- _What the task asks_
According to the article on harmful chemicals in fast food, in what year did Congress permanently ban DEHP in children's toys, baby bottles, and pacifiers?

- _Passage for review_
-*-*-

Harmful chemicals may be hiding in your value meal
It doesn’t matter what Mick Jagger says. Most days, it feels like time is definitely NOT on your side.
You’re rushing to get a million things checked off your ‘to-do’ list, and you’ve forgotten to make time to eat (much less COOK).
But while swinging through the drive-thru for a quick bite might certainly be tempting, the latest science shows that you might be getting more than what you ordered when you eat fast food or order a pizza.
Researchers from George Washington University recently found that you might be getting a dose of PLASTIC along with those deadly fats and calories.
Now, while they haven’t tested the foods themselves, they did analyze the urine of fast food eaters – and the folks who consumed more than 35 percent of their overall calories in fast food had 24 to 40 percent higher levels of these phthalates than those who opted for home-cooked meals.
Phthalates are chemicals used to soften and increase the flexibility of plastic and vinyl and are found in a variety of packaging and food-processing machinery. Two different phthalates were found in the samples given by fast food eaters: di(2-ethylhexyl) phthalate (DEHP, the most common form) and diisononyl phthalate (DINP).
DEHP is so harmful – with known links to childhood asthma, and issues with behavior and reproduction – that Congress permanently BANNED the use of it in children’s toys, baby bottles, and pacifiers in 2008. And the Carcinogen Identification Committee has determined that DINP has been clearly shown to cause cancer.
So how is it getting into these people’s BODIES?
It’s possible that the chemicals can seep into their fast food from plastic packaging and storage…or even from plastic gloves worn by fast food workers.
Those gloves may keep out the germs from the workers’ hands, but they might be adding a whole other “secret ingredient” to your sesame seed bun.
The best – and, in my opinion, the only – way to avoid eating phthalates (plus other harmful chemicals and toxins) is to stick to clean eating, with a diet that is 100 percent natural and has absolutely no processed foods.
It may take a bit more time to prep your meals; but if you plan ahead, you can get your meals assembled and ready-to-cook (or even ready-to-eat) so you’re not doing it all when you’re pressed for time…and famished.
Just don’t store them in plastic wrap or any plastic containers. Opt for glass storage or stainless steel – they’ll last longer, are easier to clean, and won’t add anything unwanted to your dinner.

-*-*-

- _Items from a data source_
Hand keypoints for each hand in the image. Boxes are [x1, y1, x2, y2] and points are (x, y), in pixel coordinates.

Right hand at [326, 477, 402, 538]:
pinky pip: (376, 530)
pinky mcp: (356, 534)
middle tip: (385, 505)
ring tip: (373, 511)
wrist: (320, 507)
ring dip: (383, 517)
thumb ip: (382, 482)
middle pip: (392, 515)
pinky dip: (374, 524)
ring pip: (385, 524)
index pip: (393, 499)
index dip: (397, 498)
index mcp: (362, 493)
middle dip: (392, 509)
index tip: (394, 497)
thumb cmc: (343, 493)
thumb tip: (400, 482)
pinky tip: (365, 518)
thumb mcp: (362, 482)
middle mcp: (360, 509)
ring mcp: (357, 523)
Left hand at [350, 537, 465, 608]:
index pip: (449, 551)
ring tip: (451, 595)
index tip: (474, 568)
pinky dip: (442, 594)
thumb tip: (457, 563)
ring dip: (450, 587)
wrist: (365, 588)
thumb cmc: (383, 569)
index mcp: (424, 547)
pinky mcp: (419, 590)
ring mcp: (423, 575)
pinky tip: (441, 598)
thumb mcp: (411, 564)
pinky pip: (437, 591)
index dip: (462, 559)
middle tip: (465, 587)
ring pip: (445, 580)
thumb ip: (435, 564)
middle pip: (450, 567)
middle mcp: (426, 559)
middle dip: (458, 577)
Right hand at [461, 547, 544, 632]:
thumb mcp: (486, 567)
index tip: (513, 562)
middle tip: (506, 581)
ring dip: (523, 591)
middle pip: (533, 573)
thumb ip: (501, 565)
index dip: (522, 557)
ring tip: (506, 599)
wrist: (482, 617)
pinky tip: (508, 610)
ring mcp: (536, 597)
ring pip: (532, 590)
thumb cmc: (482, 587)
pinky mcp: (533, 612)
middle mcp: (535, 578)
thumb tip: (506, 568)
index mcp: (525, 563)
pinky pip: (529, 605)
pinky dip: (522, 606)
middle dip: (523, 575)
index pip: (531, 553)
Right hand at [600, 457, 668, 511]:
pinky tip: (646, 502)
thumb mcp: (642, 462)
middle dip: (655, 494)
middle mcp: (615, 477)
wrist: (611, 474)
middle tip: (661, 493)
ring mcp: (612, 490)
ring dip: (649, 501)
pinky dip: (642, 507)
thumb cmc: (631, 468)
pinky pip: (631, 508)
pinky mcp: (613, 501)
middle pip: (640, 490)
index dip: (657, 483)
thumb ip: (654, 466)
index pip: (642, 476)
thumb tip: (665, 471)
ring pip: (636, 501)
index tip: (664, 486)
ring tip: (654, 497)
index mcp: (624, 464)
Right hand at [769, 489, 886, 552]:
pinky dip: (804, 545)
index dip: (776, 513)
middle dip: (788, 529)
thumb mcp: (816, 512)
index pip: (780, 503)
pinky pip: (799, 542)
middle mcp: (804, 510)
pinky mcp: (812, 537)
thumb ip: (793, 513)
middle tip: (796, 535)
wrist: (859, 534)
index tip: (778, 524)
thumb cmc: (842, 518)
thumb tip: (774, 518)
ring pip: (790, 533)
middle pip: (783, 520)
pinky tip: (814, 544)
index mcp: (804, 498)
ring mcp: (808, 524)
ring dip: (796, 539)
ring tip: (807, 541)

-*-*-

- _Response to the exercise_
2008